Pick up the piece on how life on earth began and keep writing it, starting right after the sentence that ends "giving the sea its tides."
Start of Provided passage
A good place to start

    A good place to start
    Author: Ivan Lätti
    Photographer: Thabo Maphisa

    Life on earth started slowly, gathering speed and complexity over a very long time. Conditions do not sound too positive for nascent life forms around the time when the earth was formed about 4,5 thousand million years ago. Bear in mind that oxygen arrived so much later and the earth’s surface only became solid around three thousand nine hundred million years ago.

    Things started happening within the “short” spell of fifty million years after that, although there is a theory that complex organic molecules, necessary for the beginnings of life, had already formed in the protoplanetary disk of cosmic dust grains before the earth was properly formed.

    The moon is thought to have formed in response to a collision between earth and an hypothesized planet called Theia. This sent a very large number of small “moonlets” into orbit around the young earth. These bits and pieces gradually coalesced into the single moon that provided the gravitational pull for stabilising the Earths fluctuating axis of rotation, bringing about the seasons and giving the sea its tides.
End of Provided passage
Start of Input data
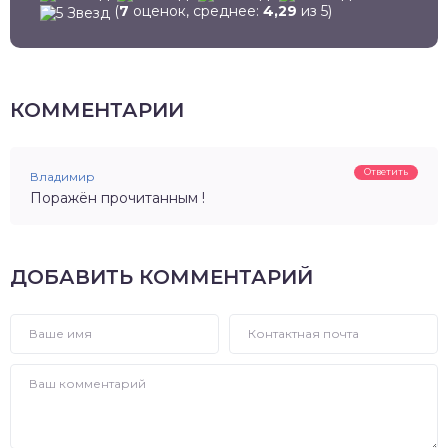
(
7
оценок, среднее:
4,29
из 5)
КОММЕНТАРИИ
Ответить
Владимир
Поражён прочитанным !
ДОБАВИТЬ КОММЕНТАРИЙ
End of Input data
Start of Input data
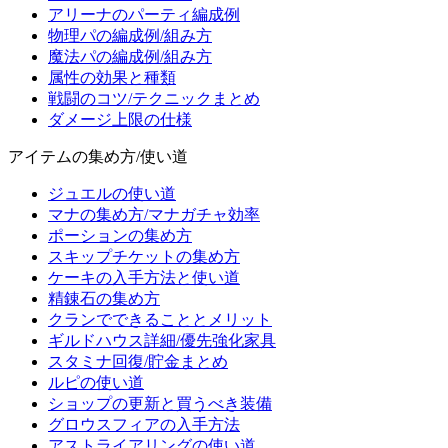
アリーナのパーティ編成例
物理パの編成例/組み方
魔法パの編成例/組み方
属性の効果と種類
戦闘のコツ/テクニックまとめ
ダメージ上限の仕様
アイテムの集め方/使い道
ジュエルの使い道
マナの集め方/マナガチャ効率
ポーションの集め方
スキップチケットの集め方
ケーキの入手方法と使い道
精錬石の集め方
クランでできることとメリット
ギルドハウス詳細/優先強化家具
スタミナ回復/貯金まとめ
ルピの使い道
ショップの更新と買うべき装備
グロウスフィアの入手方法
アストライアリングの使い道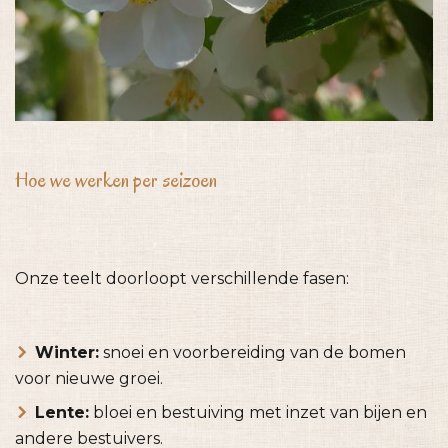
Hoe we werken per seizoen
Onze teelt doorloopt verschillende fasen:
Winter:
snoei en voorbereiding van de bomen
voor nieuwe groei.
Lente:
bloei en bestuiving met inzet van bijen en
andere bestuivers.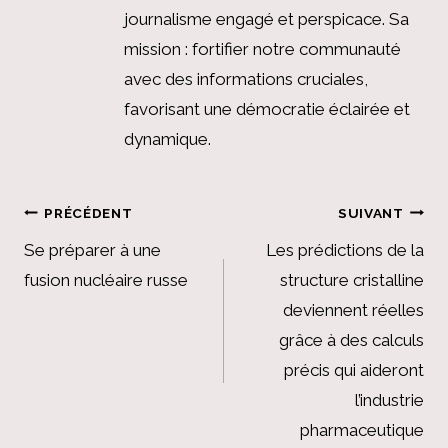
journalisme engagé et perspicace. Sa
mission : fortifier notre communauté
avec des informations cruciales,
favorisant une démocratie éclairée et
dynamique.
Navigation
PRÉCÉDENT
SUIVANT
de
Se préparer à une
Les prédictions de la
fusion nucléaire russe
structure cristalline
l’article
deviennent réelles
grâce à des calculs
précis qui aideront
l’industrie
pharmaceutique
End of Input data
Output for this task:
    Primitive life, single cells called prokaryotes were present on earth within one thousand million years of the earth becoming a planet. By three thousand million years ago photosynthesising bacteria began to produce oxygen on earth that made plant and animal life possible, but poisoning some of the older bacteria that had been thriving here for many millions of years. At this time the moon was still so close to the earth that some tides were around 300 m high. Frequent hurricanes swept land and sea.

    The way was "paved" for the mass oxygenation that came around 500 million years later, taking until 1800 million years ago before sufficient oxygen brought about the advent of the eukaryotes, organisms with cells containing a nucleus and other organelles, all enclosed within membranes.

    By 1200 million years ago meiosis and sexual reproduction were present in single-celled eukaryotes. The first protozoa, single-celled organisms with animal-like behaviour, such as motility (active and spontaneous movement from own energy) and predation (preying or feeding on other living things), appeared only around 750 million years ago. The ozone layer, caused by the accumulation of atmospheric oxygen, formed around the earth about 600 million years ago.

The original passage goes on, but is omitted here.